Calculus: A Brief Introduction
Calculus is a branch of mathmatics that was jointly created by Newton and Leibnitz and is based on the behavior of infintesimal changes. It has extremely far reaching capabilities and it used extensively in fields ranging from particle physics to economics. Calculus is divided into two basic subdivisions, the so-called differential and integral calculus.
Before discussing derivatives and integrals, a little background on functions will be helpful. A function (more specifically single variable function) is basically a “machine” that takes some arbitrary input value and gives a unique output. For example, in the function y=f(x), for every value of x that you feed the machine, you will get a ‘unique’ value for y. Lets look at an example of a simple function. Lets say that for every step you take you travel 2 feet. Then the distance that you travel for every amount of steps you take is given by the function f(x)=2x. It’s as simple as that, just plug in the amount of steps you take and out pops the distance you traveled. Now that we’ve got a basic example of functions under our belt, we can dig into the nitty gritty of elementary calculus.
Differential calculus provides a way of determining the behavior of the ‘output’ of a function as you vary the ‘input’ by an extremely small amount. What you get when you do this is the rate of change of that function. That is the basic idea of differential calculus and its operator, the derivative. Therefore, when you take a function, f(x), and take its derivative, f'(x), you end up with the rate at which that function changes with respect to x. Lets go back to our previous example of a function. If you take the derivative of our walking function, you end up with a value for the speed at which you are walking. Think about this for second, the function tells you how far you’ve moved, the rate at which you move is simply your speed!
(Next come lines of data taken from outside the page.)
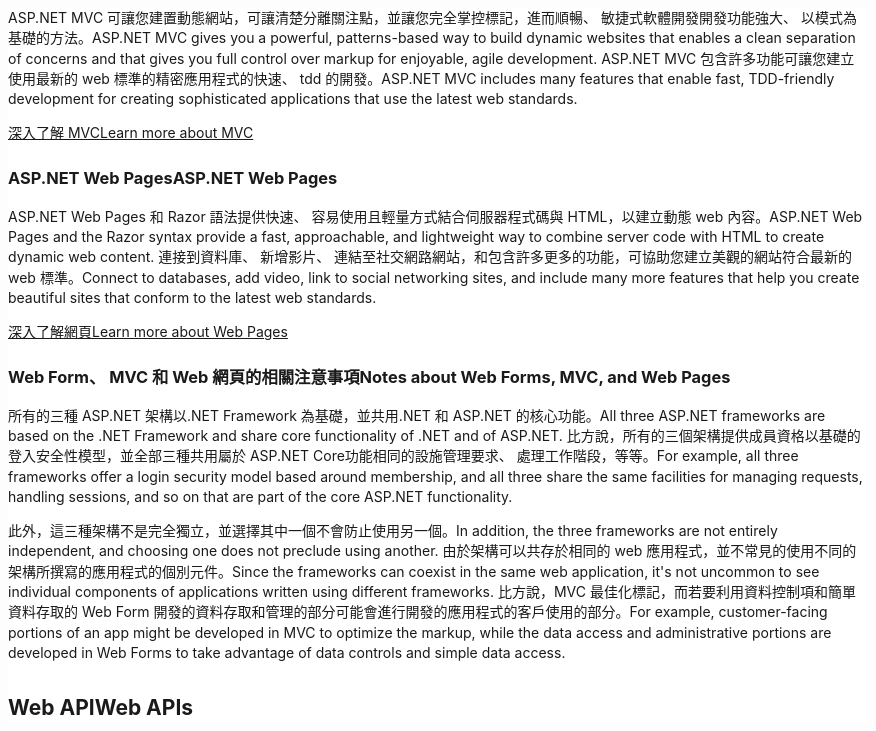 <span data-ttu-id="65a0c-139">ASP.NET MVC 可讓您建置動態網站，可讓清楚分離關注點，並讓您完全掌控標記，進而順暢、 敏捷式軟體開發開發功能強大、 以模式為基礎的方法。</span><span class="sxs-lookup"><span data-stu-id="65a0c-139">ASP.NET MVC gives you a powerful, patterns-based way to build dynamic websites that enables a clean separation of concerns and that gives you full control over markup for enjoyable, agile development.</span></span> <span data-ttu-id="65a0c-140">ASP.NET MVC 包含許多功能可讓您建立使用最新的 web 標準的精密應用程式的快速、 tdd 的開發。</span><span class="sxs-lookup"><span data-stu-id="65a0c-140">ASP.NET MVC includes many features that enable fast, TDD-friendly development for creating sophisticated applications that use the latest web standards.</span></span> 

[<span data-ttu-id="65a0c-141">深入了解 MVC</span><span class="sxs-lookup"><span data-stu-id="65a0c-141">Learn more about MVC</span></span>](mvc/index.md)

### <a name="aspnet-web-pages"></a><span data-ttu-id="65a0c-142">ASP.NET Web Pages</span><span class="sxs-lookup"><span data-stu-id="65a0c-142">ASP.NET Web Pages</span></span>

<span data-ttu-id="65a0c-143">ASP.NET Web Pages 和 Razor 語法提供快速、 容易使用且輕量方式結合伺服器程式碼與 HTML，以建立動態 web 內容。</span><span class="sxs-lookup"><span data-stu-id="65a0c-143">ASP.NET Web Pages and the Razor syntax provide a fast, approachable, and lightweight way to combine server code with HTML to create dynamic web content.</span></span> <span data-ttu-id="65a0c-144">連接到資料庫、 新增影片、 連結至社交網路網站，和包含許多更多的功能，可協助您建立美觀的網站符合最新的 web 標準。</span><span class="sxs-lookup"><span data-stu-id="65a0c-144">Connect to databases, add video, link to social networking sites, and include many more features that help you create beautiful sites that conform to the latest web standards.</span></span>

[<span data-ttu-id="65a0c-145">深入了解網頁</span><span class="sxs-lookup"><span data-stu-id="65a0c-145">Learn more about Web Pages</span></span>](web-pages/index.md)

### <a name="notes-about-web-forms-mvc-and-web-pages"></a><span data-ttu-id="65a0c-146">Web Form、 MVC 和 Web 網頁的相關注意事項</span><span class="sxs-lookup"><span data-stu-id="65a0c-146">Notes about Web Forms, MVC, and Web Pages</span></span>

<span data-ttu-id="65a0c-147">所有的三種 ASP.NET 架構以.NET Framework 為基礎，並共用.NET 和 ASP.NET 的核心功能。</span><span class="sxs-lookup"><span data-stu-id="65a0c-147">All three ASP.NET frameworks are based on the .NET Framework and share core functionality of .NET and of ASP.NET.</span></span> <span data-ttu-id="65a0c-148">比方說，所有的三個架構提供成員資格以基礎的登入安全性模型，並全部三種共用屬於 ASP.NET Core功能相同的設施管理要求、 處理工作階段，等等。</span><span class="sxs-lookup"><span data-stu-id="65a0c-148">For example, all three frameworks offer a login security model based around membership, and all three share the same facilities for managing requests, handling sessions, and so on that are part of the core ASP.NET functionality.</span></span>

<span data-ttu-id="65a0c-149">此外，這三種架構不是完全獨立，並選擇其中一個不會防止使用另一個。</span><span class="sxs-lookup"><span data-stu-id="65a0c-149">In addition, the three frameworks are not entirely independent, and choosing one does not preclude using another.</span></span> <span data-ttu-id="65a0c-150">由於架構可以共存於相同的 web 應用程式，並不常見的使用不同的架構所撰寫的應用程式的個別元件。</span><span class="sxs-lookup"><span data-stu-id="65a0c-150">Since the frameworks can coexist in the same web application, it's not uncommon to see individual components of applications written using different frameworks.</span></span> <span data-ttu-id="65a0c-151">比方說，MVC 最佳化標記，而若要利用資料控制項和簡單資料存取的 Web Form 開發的資料存取和管理的部分可能會進行開發的應用程式的客戶使用的部分。</span><span class="sxs-lookup"><span data-stu-id="65a0c-151">For example, customer-facing portions of an app might be developed in MVC to optimize the markup, while the data access and administrative portions are developed in Web Forms to take advantage of data controls and simple data access.</span></span>

## <a name="web-apis"></a><span data-ttu-id="65a0c-152">Web API</span><span class="sxs-lookup"><span data-stu-id="65a0c-152">Web APIs</span></span>
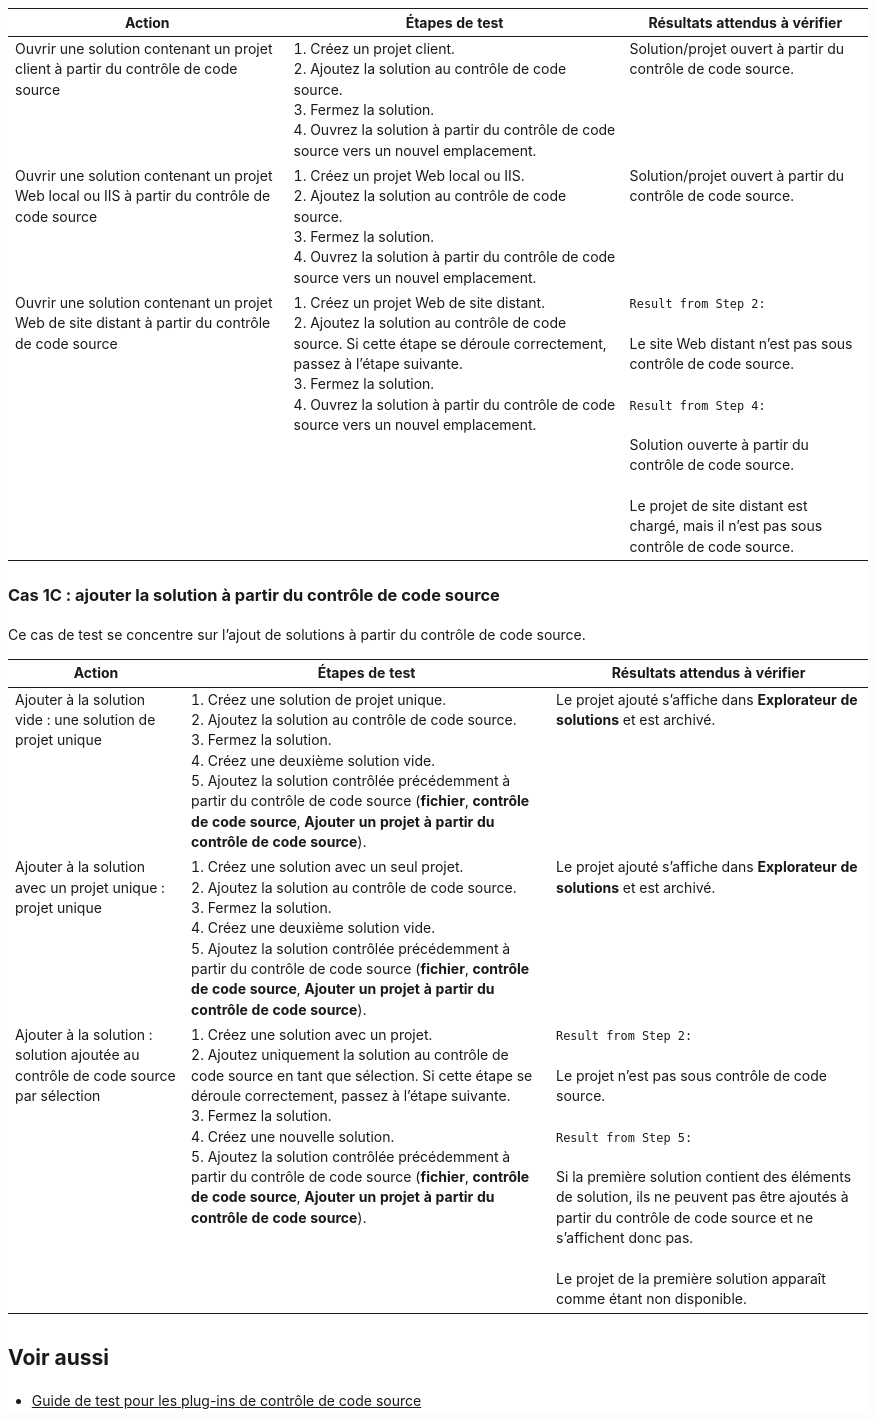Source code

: |Action|Étapes de test|Résultats attendus à vérifier|
|------------|----------------|--------------------------------|
|Ouvrir une solution contenant un projet client à partir du contrôle de code source|1. Créez un projet client.<br />2. Ajoutez la solution au contrôle de code source.<br />3. Fermez la solution.<br />4. Ouvrez la solution à partir du contrôle de code source vers un nouvel emplacement.|Solution/projet ouvert à partir du contrôle de code source.|
|Ouvrir une solution contenant un projet Web local ou IIS à partir du contrôle de code source|1. Créez un projet Web local ou IIS.<br />2. Ajoutez la solution au contrôle de code source.<br />3. Fermez la solution.<br />4. Ouvrez la solution à partir du contrôle de code source vers un nouvel emplacement.|Solution/projet ouvert à partir du contrôle de code source.|
|Ouvrir une solution contenant un projet Web de site distant à partir du contrôle de code source|1. Créez un projet Web de site distant.<br />2. Ajoutez la solution au contrôle de code source. Si cette étape se déroule correctement, passez à l’étape suivante.<br />3. Fermez la solution.<br />4. Ouvrez la solution à partir du contrôle de code source vers un nouvel emplacement.|`Result from Step 2:`<br /><br /> Le site Web distant n’est pas sous contrôle de code source.<br /><br /> `Result from Step 4:`<br /><br /> Solution ouverte à partir du contrôle de code source.<br /><br /> Le projet de site distant est chargé, mais il n’est pas sous contrôle de code source.|

### <a name="case-1c-add-solution-from-source-control"></a>Cas 1C : ajouter la solution à partir du contrôle de code source
 Ce cas de test se concentre sur l’ajout de solutions à partir du contrôle de code source.

|Action|Étapes de test|Résultats attendus à vérifier|
|------------|----------------|--------------------------------|
|Ajouter à la solution vide : une solution de projet unique|1. Créez une solution de projet unique.<br />2. Ajoutez la solution au contrôle de code source.<br />3. Fermez la solution.<br />4. Créez une deuxième solution vide.<br />5. Ajoutez la solution contrôlée précédemment à partir du contrôle de code source (**fichier**, **contrôle de code source**, **Ajouter un projet à partir du contrôle de code source**).|Le projet ajouté s’affiche dans **Explorateur de solutions** et est archivé.|
|Ajouter à la solution avec un projet unique : projet unique|1. Créez une solution avec un seul projet.<br />2. Ajoutez la solution au contrôle de code source.<br />3. Fermez la solution.<br />4. Créez une deuxième solution vide.<br />5. Ajoutez la solution contrôlée précédemment à partir du contrôle de code source (**fichier**, **contrôle de code source**, **Ajouter un projet à partir du contrôle de code source**).|Le projet ajouté s’affiche dans **Explorateur de solutions** et est archivé.|
|Ajouter à la solution : solution ajoutée au contrôle de code source par sélection|1. Créez une solution avec un projet.<br />2. Ajoutez uniquement la solution au contrôle de code source en tant que sélection. Si cette étape se déroule correctement, passez à l’étape suivante.<br />3. Fermez la solution.<br />4. Créez une nouvelle solution.<br />5. Ajoutez la solution contrôlée précédemment à partir du contrôle de code source (**fichier**, **contrôle de code source**, **Ajouter un projet à partir du contrôle de code source**).|`Result from Step 2:`<br /><br /> Le projet n’est pas sous contrôle de code source.<br /><br /> `Result from Step 5:`<br /><br /> Si la première solution contient des éléments de solution, ils ne peuvent pas être ajoutés à partir du contrôle de code source et ne s’affichent donc pas.<br /><br /> Le projet de la première solution apparaît comme étant non disponible.|

## <a name="see-also"></a>Voir aussi
- [Guide de test pour les plug-ins de contrôle de code source](../../extensibility/internals/test-guide-for-source-control-plug-ins.md)
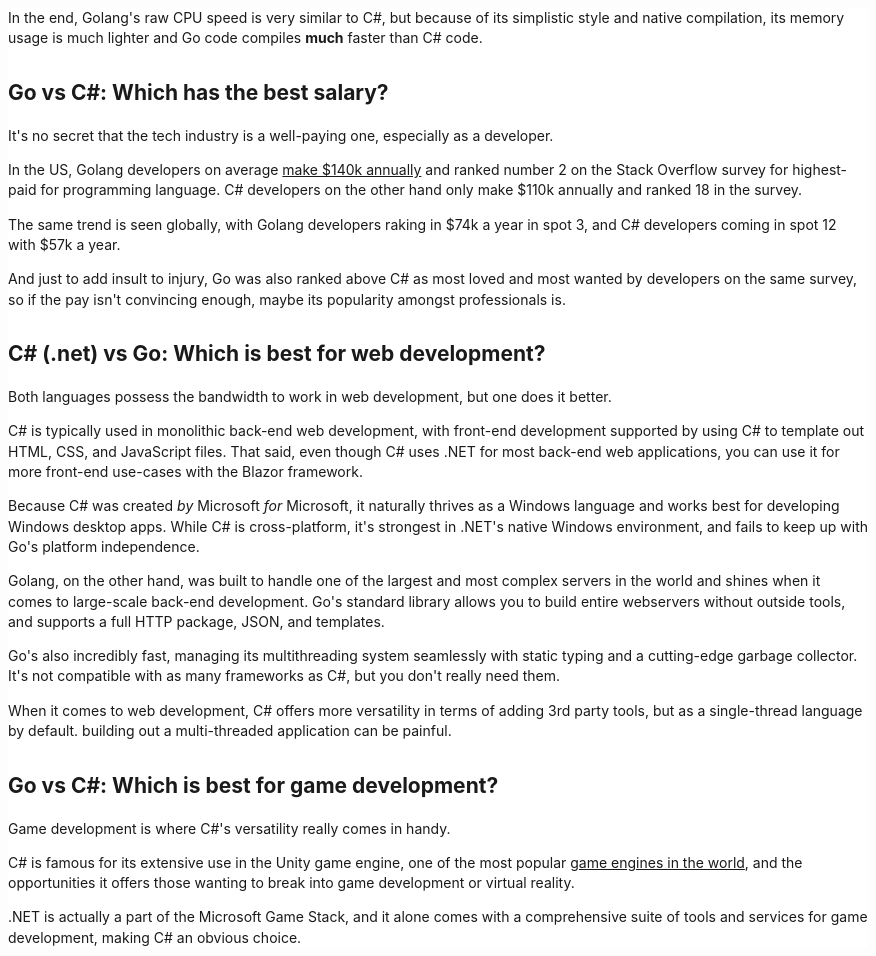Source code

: In the end, Golang's raw CPU speed is very similar to C#, but because of its simplistic style and native compilation, its memory usage is much lighter and Go code compiles **much** faster than C# code. 

## Go vs C#: Which has the best salary?

It's no secret that the tech industry is a well-paying one, especially as a developer.

In the US, Golang developers on average [make $140k annually](https://insights.stackoverflow.com/survey/2020#top-paying-technologies) and ranked number 2 on the Stack Overflow survey for highest-paid for programming language. C# developers on the other hand only make $110k annually and ranked 18 in the survey.

The same trend is seen globally, with Golang developers raking in $74k a year in spot 3, and C# developers coming in spot 12 with $57k a year.

And just to add insult to injury, Go was also ranked above C# as most loved and most wanted by developers on the same survey, so if the pay isn't convincing enough, maybe its popularity amongst professionals is.

## C# (.net) vs Go: Which is best for web development?

Both languages possess the bandwidth to work in web development, but one does it better.

C# is typically used in monolithic back-end web development, with front-end development supported by using C# to template out HTML, CSS, and JavaScript files. That said, even though C# uses .NET for most back-end web applications, you can use it for more front-end use-cases with the Blazor framework.

Because C# was created _by_ Microsoft _for_ Microsoft, it naturally thrives as a Windows language and works best for developing Windows desktop apps. While C# is cross-platform, it's strongest in .NET's native Windows environment, and fails to keep up with Go's platform independence.

Golang, on the other hand, was built to handle one of the largest and most complex servers in the world and shines when it comes to large-scale back-end development. Go's standard library allows you to build entire webservers without outside tools, and supports a full HTTP package, JSON, and templates.

Go's also incredibly fast, managing its multithreading system seamlessly with static typing and a cutting-edge garbage collector. It's not compatible with as many frameworks as C#, but you don't really need them.

When it comes to web development, C# offers more versatility in terms of adding 3rd party tools, but as a single-thread language by default. building out a multi-threaded application can be painful.

## Go vs C#: Which is best for game development?

Game development is where C#'s versatility really comes in handy.

C# is famous for its extensive use in the Unity game engine, one of the most popular [game engines in the world](https://www.perforce.com/blog/vcs/most-popular-game-engines), and the opportunities it offers those wanting to break into game development or virtual reality.

.NET is actually a part of the Microsoft Game Stack, and it alone comes with a comprehensive suite of tools and services for game development, making C# an obvious choice.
Integrals in a very general nutshell are the opposite of derivatives. If you take the derivative of a function and then take the integral of the result, you end up with your original function. Say that you were given a function that describes how fast you are walking. If you were to integrate that function, you would then have a function that describes how much ground you are convering per step. The story runs a bit deeper than that however, but the derivative-independent definition of the integral is probably beyond the scope of this short introduction.
I hopes this helps and takes away a little bit of the stigma that people associate with the higher maths. It should also be noted, that before beginning any course in calculus, the reader will do well to have a solid background in geometry, algebra, and trigonometry.